### Passage for review:

How the WHT difference compounds over time

Assume you invest €100,000 in an S&P 500 ETF with a 7% gross return and 1.4% dividend yield. The impact of 15% vs 30% dividend withholding over 20 years (ignoring Irish exit tax for illustration purposes):

Year Irish-domiciled ETF (15% WHT) 30% WHT fund Difference
5 years €138,500 €137,700 €800
10 years €191,900 €189,700 €2,200
20 years €368,100 €360,200 €7,900
30 years €706,200 €683,700 €22,500

Illustrative only. Assumes 7% gross annual return, 1.4% dividend yield, 15% vs 30% WHT on dividends. Accumulating fund, no distributions. Pre-exit-tax.

Over 30 years, the WHT advantage of an Irish-domiciled fund amounts to roughly €22,500 on a €100,000 starting investment — purely from the treaty benefit. For a larger portfolio, the absolute gain scales proportionally.

### Records:
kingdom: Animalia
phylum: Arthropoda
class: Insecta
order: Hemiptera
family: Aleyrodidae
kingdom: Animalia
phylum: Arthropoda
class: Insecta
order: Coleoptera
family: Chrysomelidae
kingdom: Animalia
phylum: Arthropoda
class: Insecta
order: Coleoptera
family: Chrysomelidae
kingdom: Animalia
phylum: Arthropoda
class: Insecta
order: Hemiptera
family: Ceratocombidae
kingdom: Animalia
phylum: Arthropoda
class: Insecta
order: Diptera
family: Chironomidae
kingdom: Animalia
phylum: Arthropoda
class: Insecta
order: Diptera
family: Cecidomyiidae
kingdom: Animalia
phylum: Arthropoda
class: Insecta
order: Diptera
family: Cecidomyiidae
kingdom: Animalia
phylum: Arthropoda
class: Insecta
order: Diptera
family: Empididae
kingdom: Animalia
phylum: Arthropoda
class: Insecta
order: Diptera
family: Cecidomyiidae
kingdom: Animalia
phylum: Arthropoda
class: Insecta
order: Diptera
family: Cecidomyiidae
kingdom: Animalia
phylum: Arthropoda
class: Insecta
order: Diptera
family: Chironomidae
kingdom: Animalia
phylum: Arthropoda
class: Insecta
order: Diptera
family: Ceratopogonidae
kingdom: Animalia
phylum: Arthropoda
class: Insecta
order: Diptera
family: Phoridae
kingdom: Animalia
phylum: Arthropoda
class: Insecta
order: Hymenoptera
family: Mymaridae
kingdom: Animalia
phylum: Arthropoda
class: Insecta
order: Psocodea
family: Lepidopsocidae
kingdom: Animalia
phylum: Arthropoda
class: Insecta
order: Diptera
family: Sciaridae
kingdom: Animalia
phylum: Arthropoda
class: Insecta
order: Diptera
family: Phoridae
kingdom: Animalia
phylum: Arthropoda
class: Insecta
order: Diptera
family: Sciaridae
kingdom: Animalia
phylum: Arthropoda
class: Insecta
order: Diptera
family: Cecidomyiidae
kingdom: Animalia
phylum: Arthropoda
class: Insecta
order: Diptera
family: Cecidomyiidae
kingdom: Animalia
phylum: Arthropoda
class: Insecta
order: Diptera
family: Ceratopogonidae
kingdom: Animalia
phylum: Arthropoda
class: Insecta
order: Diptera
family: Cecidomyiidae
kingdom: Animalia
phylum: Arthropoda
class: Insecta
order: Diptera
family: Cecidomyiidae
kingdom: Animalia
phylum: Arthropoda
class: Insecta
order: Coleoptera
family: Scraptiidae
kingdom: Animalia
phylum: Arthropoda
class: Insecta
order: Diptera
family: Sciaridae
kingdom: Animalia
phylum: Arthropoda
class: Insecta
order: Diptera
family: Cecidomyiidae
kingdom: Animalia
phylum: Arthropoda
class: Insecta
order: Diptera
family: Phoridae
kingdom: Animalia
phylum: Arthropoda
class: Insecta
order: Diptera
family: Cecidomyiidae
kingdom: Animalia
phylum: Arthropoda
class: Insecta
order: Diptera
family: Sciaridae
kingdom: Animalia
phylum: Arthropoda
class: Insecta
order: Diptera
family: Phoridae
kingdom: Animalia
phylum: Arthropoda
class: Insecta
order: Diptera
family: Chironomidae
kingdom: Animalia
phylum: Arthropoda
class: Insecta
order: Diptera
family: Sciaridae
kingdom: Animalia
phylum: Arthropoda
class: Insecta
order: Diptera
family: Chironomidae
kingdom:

### Exercise 1:
In the passage on dividend withholding tax, what dividend yield does the example assume for the S&P 500 ETF?
### Exercise 2:
Return, word for word, everything in the passage on dividend withholding tax from "How the WHT" down to "no distributions. Pre-exit-tax.".

### Final answer 1:
1.4%

### Final answer 2:
How the WHT difference compounds over time

Assume you invest €100,000 in an S&P 500 ETF with a 7% gross return and 1.4% dividend yield. The impact of 15% vs 30% dividend withholding over 20 years (ignoring Irish exit tax for illustration purposes):

Year Irish-domiciled ETF (15% WHT) 30% WHT fund Difference
5 years €138,500 €137,700 €800
10 years €191,900 €189,700 €2,200
20 years €368,100 €360,200 €7,900
30 years €706,200 €683,700 €22,500

Illustrative only. Assumes 7% gross annual return, 1.4% dividend yield, 15% vs 30% WHT on dividends. Accumulating fund, no distributions. Pre-exit-tax.